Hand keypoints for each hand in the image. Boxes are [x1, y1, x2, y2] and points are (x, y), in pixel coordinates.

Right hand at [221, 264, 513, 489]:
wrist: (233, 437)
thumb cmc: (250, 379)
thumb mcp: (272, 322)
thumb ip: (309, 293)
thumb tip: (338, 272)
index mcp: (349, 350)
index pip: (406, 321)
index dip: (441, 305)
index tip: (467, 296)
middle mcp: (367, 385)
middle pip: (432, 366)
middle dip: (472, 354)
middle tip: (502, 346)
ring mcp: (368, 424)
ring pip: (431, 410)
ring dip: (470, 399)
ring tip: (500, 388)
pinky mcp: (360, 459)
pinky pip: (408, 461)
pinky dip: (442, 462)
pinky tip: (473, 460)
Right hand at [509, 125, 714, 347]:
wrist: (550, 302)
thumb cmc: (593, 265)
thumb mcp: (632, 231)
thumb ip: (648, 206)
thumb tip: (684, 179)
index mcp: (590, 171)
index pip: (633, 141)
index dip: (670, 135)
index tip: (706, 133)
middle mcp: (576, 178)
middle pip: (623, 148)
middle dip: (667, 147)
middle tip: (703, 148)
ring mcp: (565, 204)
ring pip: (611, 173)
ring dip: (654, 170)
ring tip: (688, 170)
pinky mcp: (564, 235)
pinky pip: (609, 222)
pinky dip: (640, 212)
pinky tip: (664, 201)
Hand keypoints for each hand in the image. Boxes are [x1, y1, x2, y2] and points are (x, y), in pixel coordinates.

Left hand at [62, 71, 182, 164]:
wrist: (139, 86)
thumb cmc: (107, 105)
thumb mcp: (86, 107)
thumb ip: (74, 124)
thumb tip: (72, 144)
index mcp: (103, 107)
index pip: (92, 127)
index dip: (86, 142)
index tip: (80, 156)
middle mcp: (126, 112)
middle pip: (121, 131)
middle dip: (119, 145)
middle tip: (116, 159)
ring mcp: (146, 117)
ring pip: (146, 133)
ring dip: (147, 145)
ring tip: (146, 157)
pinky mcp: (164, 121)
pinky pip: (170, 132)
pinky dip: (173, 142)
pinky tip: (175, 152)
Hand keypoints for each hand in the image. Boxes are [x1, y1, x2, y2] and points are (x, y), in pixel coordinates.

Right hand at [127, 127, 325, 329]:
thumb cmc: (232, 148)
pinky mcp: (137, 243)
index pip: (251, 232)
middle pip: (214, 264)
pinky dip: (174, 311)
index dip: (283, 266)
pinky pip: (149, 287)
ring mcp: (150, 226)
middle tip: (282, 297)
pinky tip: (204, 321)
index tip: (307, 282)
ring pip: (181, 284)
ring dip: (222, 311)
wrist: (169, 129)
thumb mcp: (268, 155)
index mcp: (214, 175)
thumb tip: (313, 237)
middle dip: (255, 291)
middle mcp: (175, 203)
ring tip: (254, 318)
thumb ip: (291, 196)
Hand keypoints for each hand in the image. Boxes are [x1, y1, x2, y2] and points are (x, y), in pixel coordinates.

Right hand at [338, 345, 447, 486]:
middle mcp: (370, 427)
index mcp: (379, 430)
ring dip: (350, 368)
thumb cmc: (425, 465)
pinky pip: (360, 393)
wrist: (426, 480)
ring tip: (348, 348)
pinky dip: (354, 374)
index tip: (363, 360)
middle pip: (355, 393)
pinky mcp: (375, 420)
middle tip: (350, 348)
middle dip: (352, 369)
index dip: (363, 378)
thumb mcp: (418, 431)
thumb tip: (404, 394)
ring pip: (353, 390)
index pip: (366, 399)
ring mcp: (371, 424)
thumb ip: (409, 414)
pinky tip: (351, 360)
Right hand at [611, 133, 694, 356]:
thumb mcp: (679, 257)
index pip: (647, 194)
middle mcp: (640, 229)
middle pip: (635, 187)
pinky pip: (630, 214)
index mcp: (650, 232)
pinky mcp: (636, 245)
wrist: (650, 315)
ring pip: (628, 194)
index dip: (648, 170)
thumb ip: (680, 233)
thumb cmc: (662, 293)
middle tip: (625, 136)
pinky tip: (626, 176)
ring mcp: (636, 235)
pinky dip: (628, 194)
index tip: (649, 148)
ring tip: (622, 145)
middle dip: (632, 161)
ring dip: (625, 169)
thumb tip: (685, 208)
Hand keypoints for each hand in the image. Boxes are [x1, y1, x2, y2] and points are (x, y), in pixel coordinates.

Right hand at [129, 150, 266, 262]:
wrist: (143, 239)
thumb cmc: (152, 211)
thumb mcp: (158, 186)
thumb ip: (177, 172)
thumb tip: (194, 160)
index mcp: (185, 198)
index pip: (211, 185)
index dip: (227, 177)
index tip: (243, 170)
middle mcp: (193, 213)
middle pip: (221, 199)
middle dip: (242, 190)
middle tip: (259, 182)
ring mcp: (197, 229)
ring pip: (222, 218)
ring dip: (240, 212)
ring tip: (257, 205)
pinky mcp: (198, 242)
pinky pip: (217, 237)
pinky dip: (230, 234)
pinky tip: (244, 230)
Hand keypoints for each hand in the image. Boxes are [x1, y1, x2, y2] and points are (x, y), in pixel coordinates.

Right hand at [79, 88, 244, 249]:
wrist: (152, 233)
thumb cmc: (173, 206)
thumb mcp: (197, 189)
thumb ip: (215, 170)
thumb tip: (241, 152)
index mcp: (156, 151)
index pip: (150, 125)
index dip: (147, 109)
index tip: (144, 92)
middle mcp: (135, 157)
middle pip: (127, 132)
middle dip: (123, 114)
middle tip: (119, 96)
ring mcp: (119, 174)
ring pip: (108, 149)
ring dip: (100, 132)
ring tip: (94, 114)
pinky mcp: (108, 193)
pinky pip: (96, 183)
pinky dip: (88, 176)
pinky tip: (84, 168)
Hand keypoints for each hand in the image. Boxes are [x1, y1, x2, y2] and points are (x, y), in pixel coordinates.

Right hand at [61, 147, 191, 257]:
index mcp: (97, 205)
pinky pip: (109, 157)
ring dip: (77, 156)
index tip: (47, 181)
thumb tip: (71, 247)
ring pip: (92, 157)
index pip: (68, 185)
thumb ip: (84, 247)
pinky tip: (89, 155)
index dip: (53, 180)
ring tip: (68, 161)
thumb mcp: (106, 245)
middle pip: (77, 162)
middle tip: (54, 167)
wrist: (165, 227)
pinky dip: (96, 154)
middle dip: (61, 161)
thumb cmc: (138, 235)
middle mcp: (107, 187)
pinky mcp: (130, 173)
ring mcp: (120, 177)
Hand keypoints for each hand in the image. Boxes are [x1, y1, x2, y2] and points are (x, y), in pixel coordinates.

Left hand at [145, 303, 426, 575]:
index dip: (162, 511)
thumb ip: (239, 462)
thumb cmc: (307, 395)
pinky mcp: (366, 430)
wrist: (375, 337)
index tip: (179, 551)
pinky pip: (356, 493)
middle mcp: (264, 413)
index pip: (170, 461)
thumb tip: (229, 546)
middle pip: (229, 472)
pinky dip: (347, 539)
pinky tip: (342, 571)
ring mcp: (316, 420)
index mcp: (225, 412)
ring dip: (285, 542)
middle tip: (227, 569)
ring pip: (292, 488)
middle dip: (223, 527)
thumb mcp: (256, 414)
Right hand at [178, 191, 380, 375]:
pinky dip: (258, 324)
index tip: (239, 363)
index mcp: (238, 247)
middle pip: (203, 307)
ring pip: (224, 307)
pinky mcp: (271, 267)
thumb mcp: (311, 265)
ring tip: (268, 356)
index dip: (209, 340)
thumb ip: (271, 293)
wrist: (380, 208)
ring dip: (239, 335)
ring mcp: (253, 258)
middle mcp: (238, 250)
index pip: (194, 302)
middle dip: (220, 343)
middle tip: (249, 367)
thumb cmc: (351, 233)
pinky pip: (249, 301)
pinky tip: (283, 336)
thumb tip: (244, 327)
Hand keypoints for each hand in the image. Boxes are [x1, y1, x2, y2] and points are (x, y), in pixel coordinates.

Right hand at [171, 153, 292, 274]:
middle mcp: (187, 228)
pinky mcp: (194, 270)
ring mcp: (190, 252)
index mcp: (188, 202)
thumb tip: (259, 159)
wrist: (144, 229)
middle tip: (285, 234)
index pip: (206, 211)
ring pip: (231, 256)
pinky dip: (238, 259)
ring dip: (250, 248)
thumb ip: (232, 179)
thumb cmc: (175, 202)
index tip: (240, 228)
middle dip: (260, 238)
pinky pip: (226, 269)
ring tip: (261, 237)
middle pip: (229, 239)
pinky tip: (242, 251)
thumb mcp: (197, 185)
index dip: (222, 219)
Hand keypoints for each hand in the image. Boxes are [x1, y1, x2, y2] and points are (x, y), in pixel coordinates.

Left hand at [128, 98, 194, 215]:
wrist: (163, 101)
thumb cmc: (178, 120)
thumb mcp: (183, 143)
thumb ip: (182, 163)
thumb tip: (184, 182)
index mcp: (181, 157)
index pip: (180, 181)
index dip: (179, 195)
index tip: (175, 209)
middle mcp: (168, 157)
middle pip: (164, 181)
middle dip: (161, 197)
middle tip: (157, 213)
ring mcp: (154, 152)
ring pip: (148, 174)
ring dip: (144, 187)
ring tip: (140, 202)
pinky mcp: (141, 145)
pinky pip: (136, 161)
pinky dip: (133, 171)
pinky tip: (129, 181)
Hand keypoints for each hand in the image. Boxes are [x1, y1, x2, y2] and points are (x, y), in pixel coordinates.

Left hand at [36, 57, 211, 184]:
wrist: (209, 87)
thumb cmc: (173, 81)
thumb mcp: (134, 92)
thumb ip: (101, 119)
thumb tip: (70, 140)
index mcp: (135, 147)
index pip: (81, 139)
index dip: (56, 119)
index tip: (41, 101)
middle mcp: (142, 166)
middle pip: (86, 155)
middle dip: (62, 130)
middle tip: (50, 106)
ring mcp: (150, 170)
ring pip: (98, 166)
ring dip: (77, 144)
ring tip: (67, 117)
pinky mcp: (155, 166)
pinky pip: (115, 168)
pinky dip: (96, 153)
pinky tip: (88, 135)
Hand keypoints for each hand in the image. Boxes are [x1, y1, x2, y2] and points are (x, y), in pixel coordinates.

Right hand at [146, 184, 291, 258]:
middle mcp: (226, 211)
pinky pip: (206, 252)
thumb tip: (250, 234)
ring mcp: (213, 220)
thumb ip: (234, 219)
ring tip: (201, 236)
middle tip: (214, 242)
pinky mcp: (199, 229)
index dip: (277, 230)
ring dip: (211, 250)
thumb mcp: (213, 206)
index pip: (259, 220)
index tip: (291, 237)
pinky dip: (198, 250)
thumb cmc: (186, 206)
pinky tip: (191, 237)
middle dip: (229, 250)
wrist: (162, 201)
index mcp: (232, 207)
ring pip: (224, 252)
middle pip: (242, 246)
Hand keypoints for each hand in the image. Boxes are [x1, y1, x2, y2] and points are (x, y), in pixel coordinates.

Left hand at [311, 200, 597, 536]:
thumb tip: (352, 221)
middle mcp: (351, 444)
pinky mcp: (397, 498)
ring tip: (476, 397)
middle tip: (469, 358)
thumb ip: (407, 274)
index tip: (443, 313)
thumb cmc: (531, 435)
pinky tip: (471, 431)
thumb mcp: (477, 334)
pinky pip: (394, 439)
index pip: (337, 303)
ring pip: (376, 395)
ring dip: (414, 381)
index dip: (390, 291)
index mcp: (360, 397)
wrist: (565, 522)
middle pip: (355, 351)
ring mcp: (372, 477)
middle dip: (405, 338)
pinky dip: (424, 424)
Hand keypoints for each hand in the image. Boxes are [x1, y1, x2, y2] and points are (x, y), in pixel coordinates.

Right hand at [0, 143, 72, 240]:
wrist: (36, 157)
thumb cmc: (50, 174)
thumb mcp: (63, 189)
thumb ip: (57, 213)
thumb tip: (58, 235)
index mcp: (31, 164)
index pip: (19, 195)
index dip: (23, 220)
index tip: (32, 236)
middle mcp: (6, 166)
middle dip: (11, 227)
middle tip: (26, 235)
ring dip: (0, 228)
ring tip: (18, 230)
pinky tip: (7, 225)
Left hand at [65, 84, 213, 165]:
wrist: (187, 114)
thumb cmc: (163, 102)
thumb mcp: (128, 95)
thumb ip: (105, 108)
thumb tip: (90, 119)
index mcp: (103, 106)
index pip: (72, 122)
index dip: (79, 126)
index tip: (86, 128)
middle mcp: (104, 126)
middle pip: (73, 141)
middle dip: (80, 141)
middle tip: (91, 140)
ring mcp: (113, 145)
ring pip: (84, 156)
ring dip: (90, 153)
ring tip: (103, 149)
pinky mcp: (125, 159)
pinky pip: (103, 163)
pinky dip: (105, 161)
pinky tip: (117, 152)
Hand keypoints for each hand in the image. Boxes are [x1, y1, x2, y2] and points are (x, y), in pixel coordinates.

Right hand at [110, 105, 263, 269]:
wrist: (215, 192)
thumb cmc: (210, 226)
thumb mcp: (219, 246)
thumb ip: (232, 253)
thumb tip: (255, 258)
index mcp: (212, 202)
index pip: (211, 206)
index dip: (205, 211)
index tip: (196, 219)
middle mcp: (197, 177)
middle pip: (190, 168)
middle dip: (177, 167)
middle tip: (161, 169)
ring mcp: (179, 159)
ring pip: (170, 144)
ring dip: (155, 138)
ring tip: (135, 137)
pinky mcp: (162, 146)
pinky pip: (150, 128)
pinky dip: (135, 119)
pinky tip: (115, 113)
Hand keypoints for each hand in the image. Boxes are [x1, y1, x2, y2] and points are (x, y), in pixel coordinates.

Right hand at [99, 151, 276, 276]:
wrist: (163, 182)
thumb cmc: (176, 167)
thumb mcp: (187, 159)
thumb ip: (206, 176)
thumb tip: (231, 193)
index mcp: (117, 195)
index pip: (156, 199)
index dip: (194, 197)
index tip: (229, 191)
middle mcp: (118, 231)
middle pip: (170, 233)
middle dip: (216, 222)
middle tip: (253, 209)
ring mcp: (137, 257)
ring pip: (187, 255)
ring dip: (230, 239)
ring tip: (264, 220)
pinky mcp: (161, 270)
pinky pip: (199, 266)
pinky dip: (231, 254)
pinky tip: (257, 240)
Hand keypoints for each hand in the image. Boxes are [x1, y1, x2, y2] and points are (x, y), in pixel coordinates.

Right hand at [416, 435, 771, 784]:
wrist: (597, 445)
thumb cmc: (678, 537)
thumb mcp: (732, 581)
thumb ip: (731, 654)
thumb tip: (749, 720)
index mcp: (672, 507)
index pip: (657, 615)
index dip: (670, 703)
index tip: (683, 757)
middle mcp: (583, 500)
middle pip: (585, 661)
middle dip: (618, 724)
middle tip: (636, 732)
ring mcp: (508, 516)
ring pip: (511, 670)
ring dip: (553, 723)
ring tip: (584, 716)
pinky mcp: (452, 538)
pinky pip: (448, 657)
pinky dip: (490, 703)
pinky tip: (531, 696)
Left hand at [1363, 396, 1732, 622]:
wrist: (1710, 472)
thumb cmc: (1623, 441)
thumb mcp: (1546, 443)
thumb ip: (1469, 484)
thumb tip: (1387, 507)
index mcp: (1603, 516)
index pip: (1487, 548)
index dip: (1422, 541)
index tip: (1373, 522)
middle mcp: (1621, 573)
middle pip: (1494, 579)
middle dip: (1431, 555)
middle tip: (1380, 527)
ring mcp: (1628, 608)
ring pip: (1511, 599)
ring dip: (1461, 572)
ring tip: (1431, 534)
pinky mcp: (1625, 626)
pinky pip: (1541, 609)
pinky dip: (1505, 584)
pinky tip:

• Directions for this task:
Using the material above, transcribe exactly the lines from the line with "thumb ip: (177, 172)" to the line with "ring mcp: (197, 229)"; both count, and nothing else goes in.

• Finished exercise:
thumb ip: (177, 172)
thumb tip: (194, 160)
index mcp: (185, 198)
index pip: (211, 185)
index dip: (227, 177)
index tip: (243, 170)
middle mcp: (193, 213)
middle pip: (221, 199)
middle dip: (242, 190)
middle tip: (259, 182)
ring mcp: (197, 229)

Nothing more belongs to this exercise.